The transform graph thing ROS does sounds more complicated than what we do now. I’m of the opinion that if we’re not going to be mathematically rigorous, we shouldn’t bother overcomplicating the pose estimator, because that makes it harder to maintain. Every time we touch the current pose estimator implementation becomes a major operation that takes months to review and merge because (1) it’s complex, and (2) subtle bugs creep in that are hard to find and fix.

Yes, I meant calculating P_5' in terms of the prior prediction P_5 and the sensor covariance for that measurement R_2 (which you may decide to model as a function of your distance to apriltag, skew, whatever).

This growth would already be incorporated in the prior estimate of P_5.

In a naive simplification, if we imagine the prediction step grows your variance by 10% each step, and the measurement update shrinks it by 20%, then either way you have 1.1^5 * 0.8 in this example, we applied the same transformations on the covariance matrix, just out of order.
However the order of these operations likely do matter, my question is by how much.

By my memory, the pose estimator was replaying odometry updates in the past since the vision update to catch up to real time in a for loop, which to me felt very complicated from what is needed.
However it seems that code has changed to actually do exactly what I’m describing, which is to just apply the Kalman gained innovation twist to the latest odometry estimate.

In that case I think I agree that anything I’m suggesting would be adding unneeded complication from where it is.

I missed this the first time I read your post, I think this is the source of my confusion as it doesn’t seem it worked this way when I read the code last season.

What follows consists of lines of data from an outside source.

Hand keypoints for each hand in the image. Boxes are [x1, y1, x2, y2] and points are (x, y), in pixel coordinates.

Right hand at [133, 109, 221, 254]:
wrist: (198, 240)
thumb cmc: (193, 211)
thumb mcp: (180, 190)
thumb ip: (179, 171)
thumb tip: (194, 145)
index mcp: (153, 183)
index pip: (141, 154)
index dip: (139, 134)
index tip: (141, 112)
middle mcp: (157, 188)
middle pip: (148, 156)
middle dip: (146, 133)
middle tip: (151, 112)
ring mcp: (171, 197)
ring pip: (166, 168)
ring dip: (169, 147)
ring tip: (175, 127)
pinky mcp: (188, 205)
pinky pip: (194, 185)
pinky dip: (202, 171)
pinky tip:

I was under the impression Odometry updates were being replayed without covariance propagation.

There’s no covariance involved in the current implementation. The covariance stuff was in the 2020 implementation, then removed later. Like I said earlier, we’ve had rewrites almost every year.

That simplification isn’t valid though, so you can’t draw conclusions from it. Firstly, the error covariance experiences quadratic growth, not exponential growth. Secondly, this doesn’t accurately describe the predict and correct steps of the Kalman filter. I’d recommend writing a small Python script to simulate the two scenarios.

2 Likes

Right, thats exactly what I said, “without”

Up until the PR I linked from 6 months ago, step 7 of add vision measurement replayed Odometry inputs in a loop despite not needing to do so to propagate an error covariance.